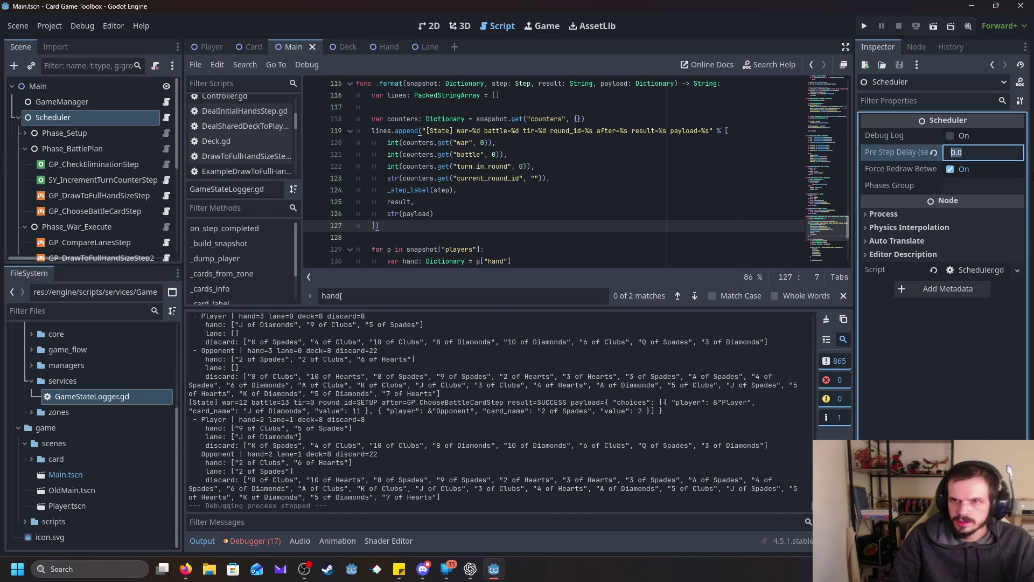
pyautogui.write('0.25')
pyautogui.press('Return')
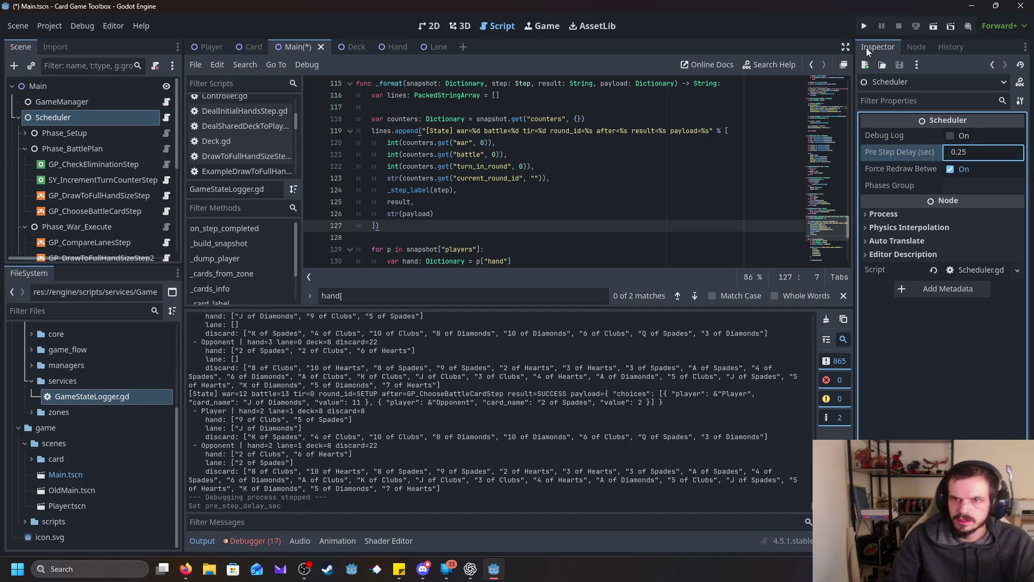
pyautogui.click(864, 26)
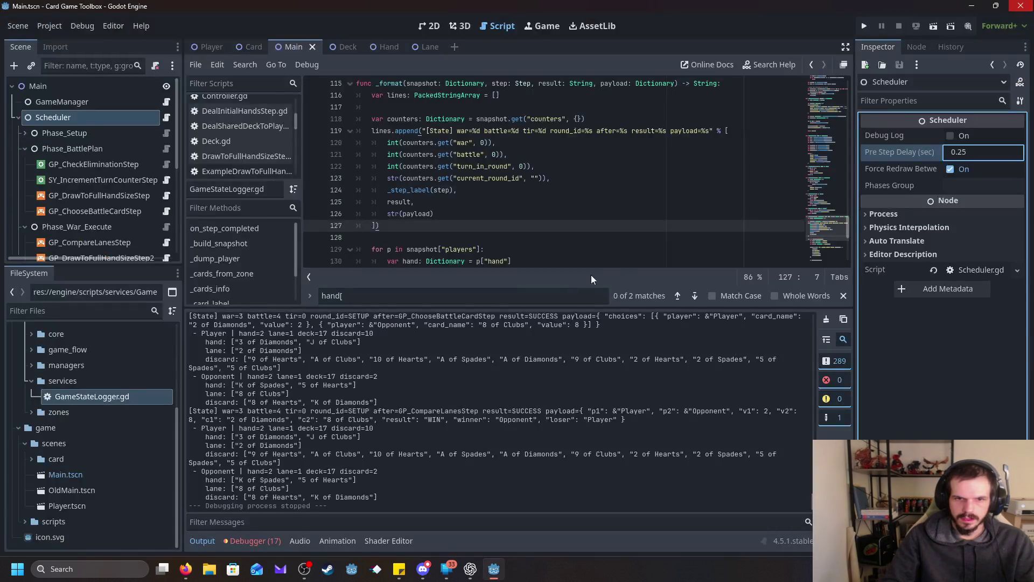
# - Scroll the Output panel up through the [State] log to its top
pyautogui.scroll(3, 458, 360)
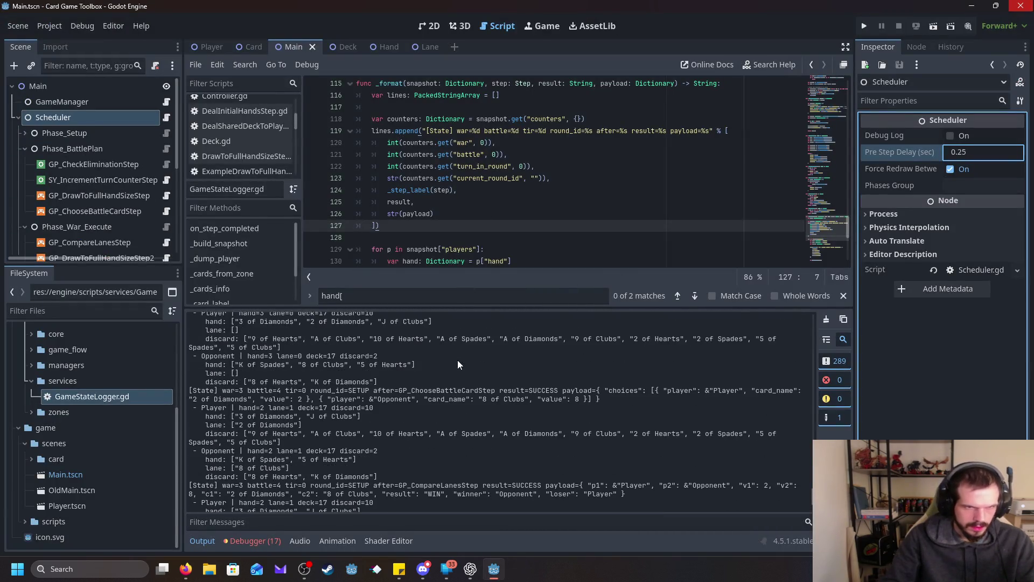
pyautogui.scroll(3, 293, 392)
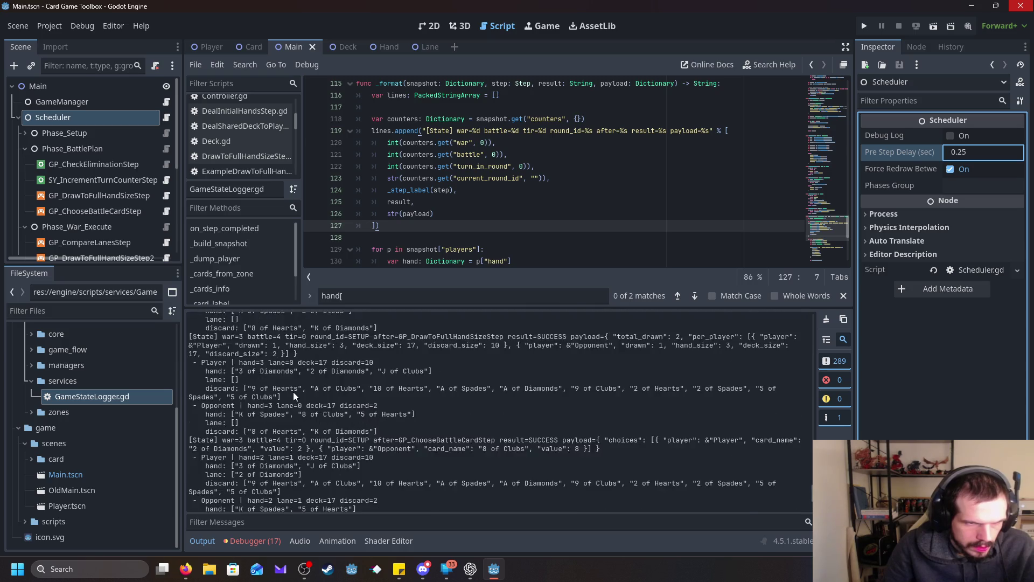
pyautogui.scroll(3, 309, 376)
pyautogui.scroll(3, 309, 376)
pyautogui.scroll(3, 310, 376)
pyautogui.scroll(3, 309, 376)
pyautogui.scroll(6, 309, 376)
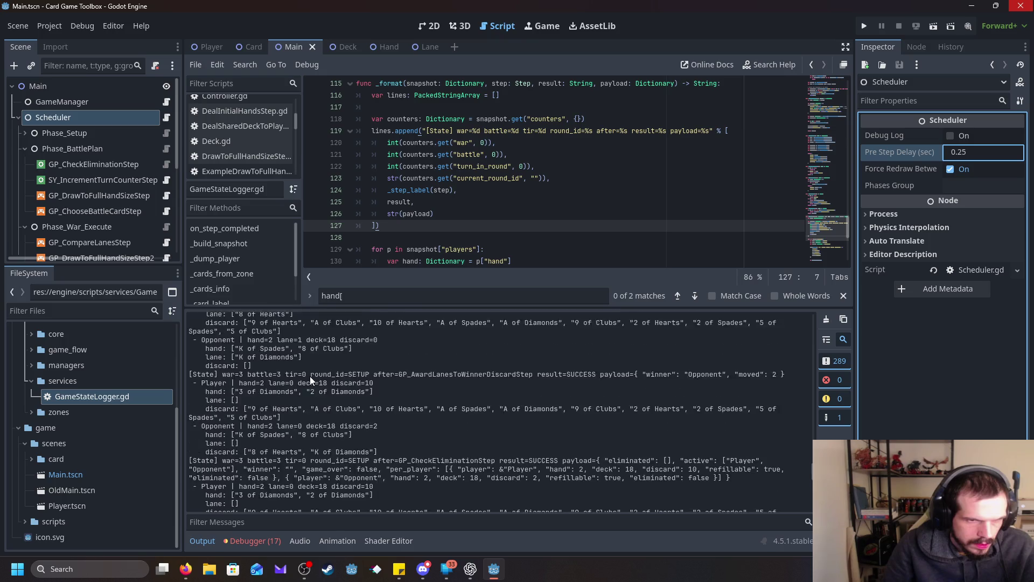
pyautogui.scroll(2, 309, 376)
pyautogui.scroll(4, 309, 376)
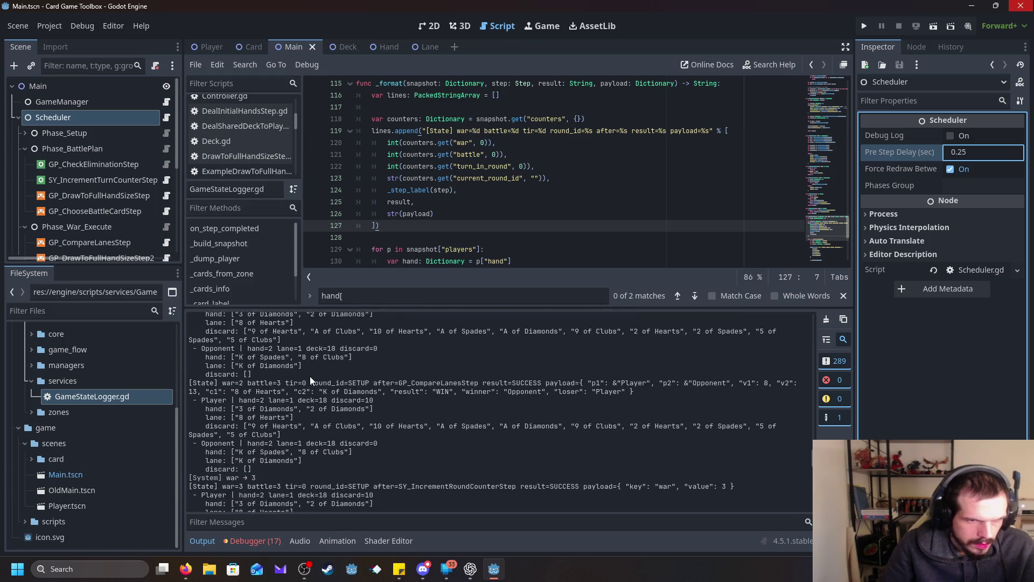
pyautogui.scroll(7, 309, 376)
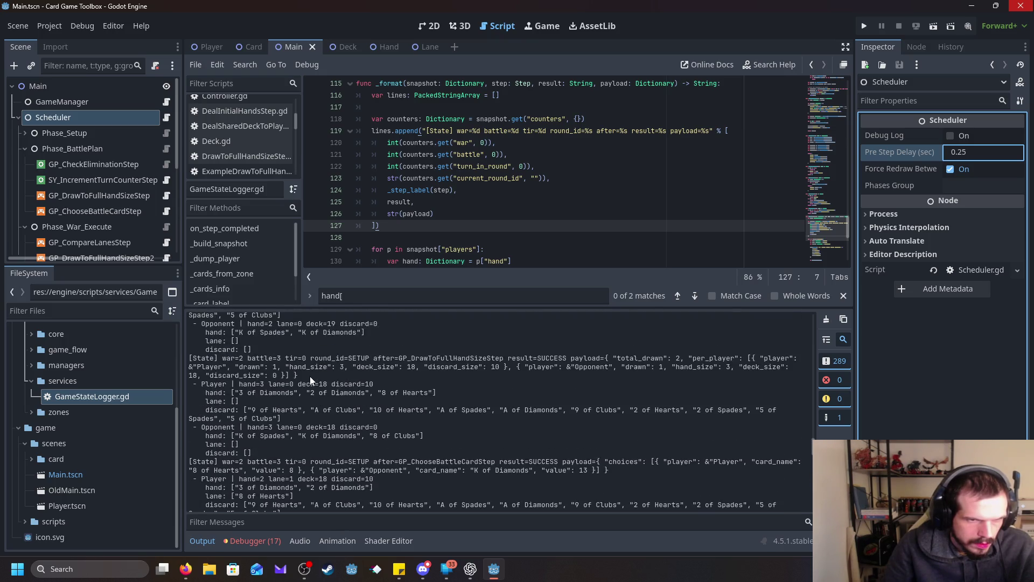
pyautogui.scroll(2, 309, 376)
pyautogui.scroll(4, 309, 376)
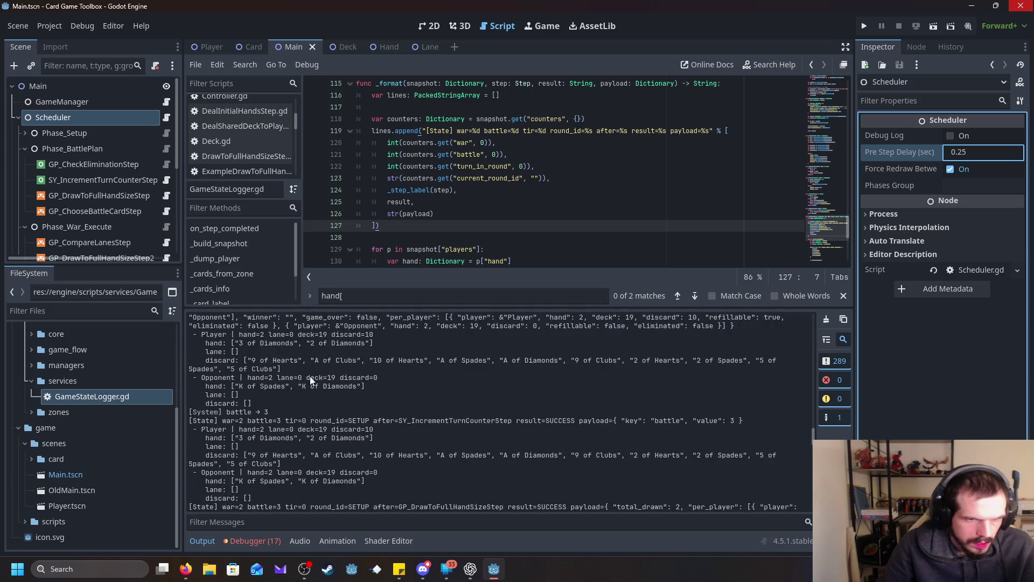
pyautogui.scroll(10, 309, 376)
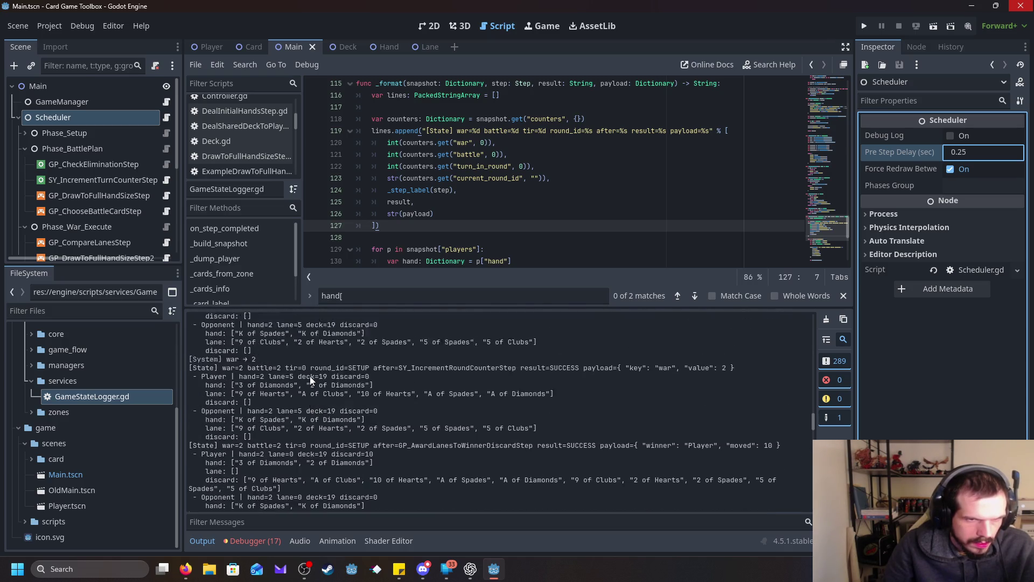
pyautogui.scroll(10, 309, 376)
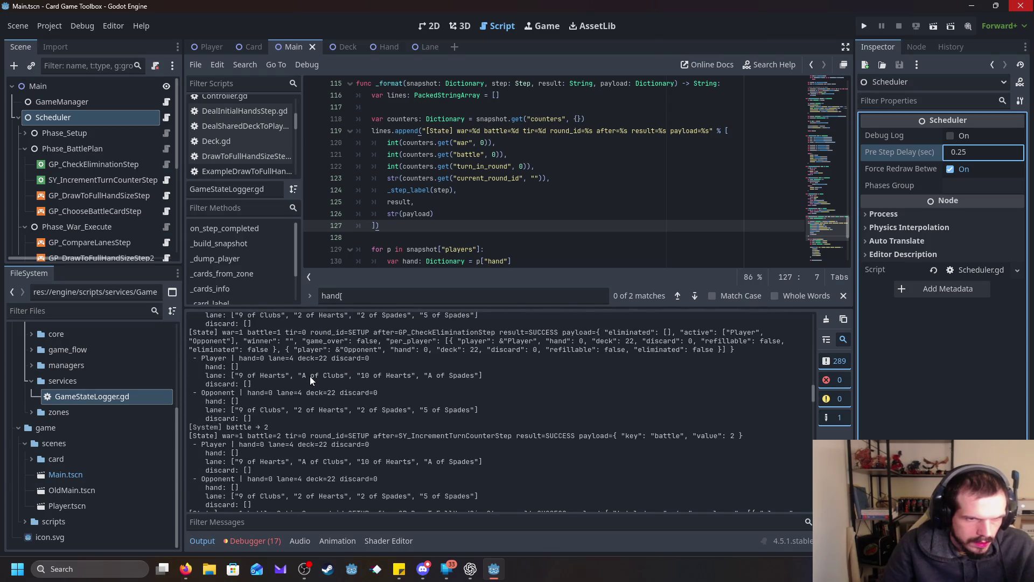
pyautogui.scroll(2, 309, 376)
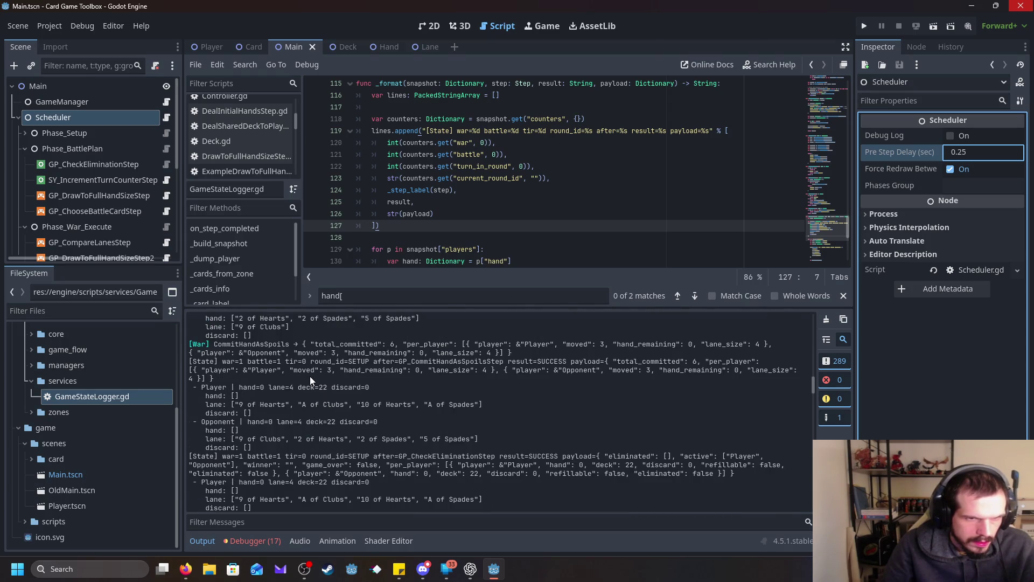
pyautogui.scroll(10, 309, 376)
pyautogui.scroll(10, 309, 376)
pyautogui.scroll(8, 311, 378)
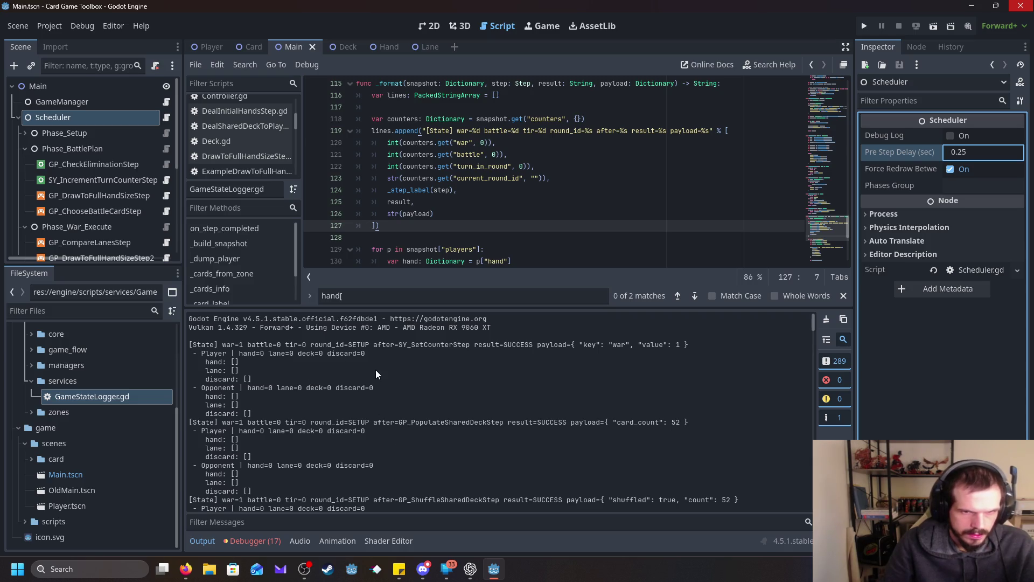
pyautogui.scroll(-1, 376, 370)
pyautogui.scroll(1, 376, 369)
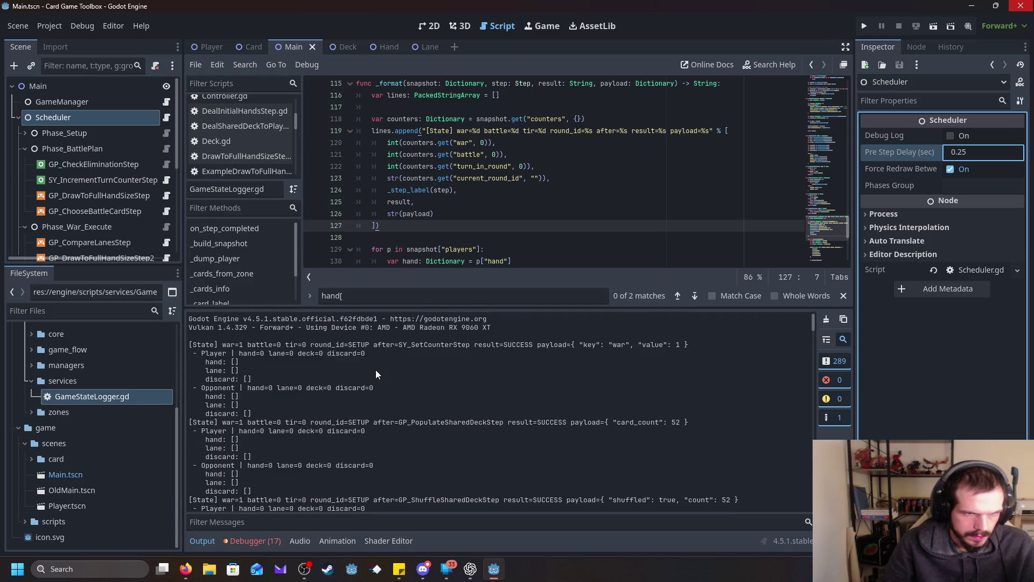
# - Drag the editor/Output splitter down to enlarge the script editor
pyautogui.click(274, 348)
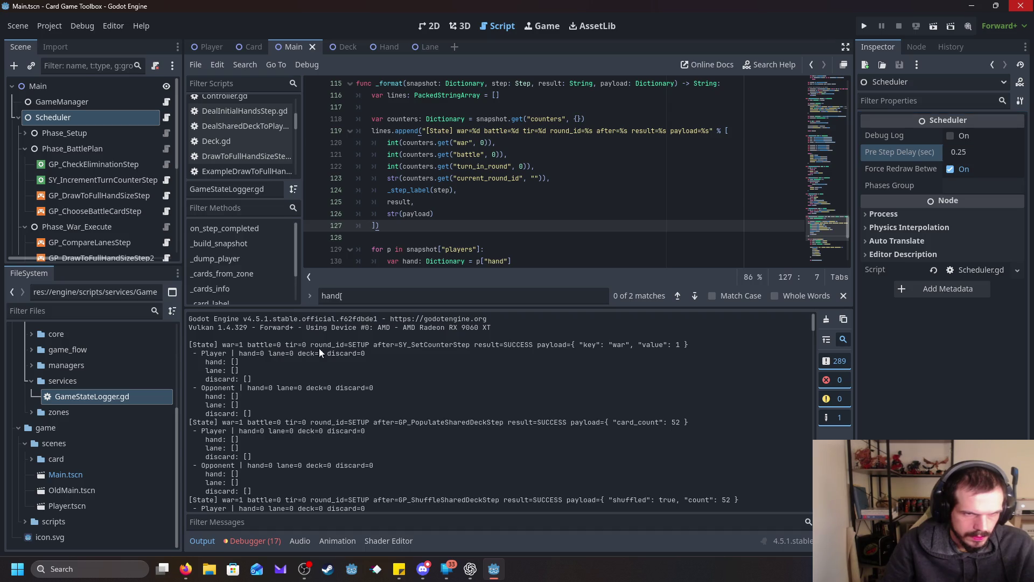
pyautogui.scroll(-10, 385, 359)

========================================================================

▶ [Exercise]
The task calls for every line of the material that contains the string "click".

▶ [Task answer]
pyautogui.click(864, 26)
pyautogui.click(274, 348)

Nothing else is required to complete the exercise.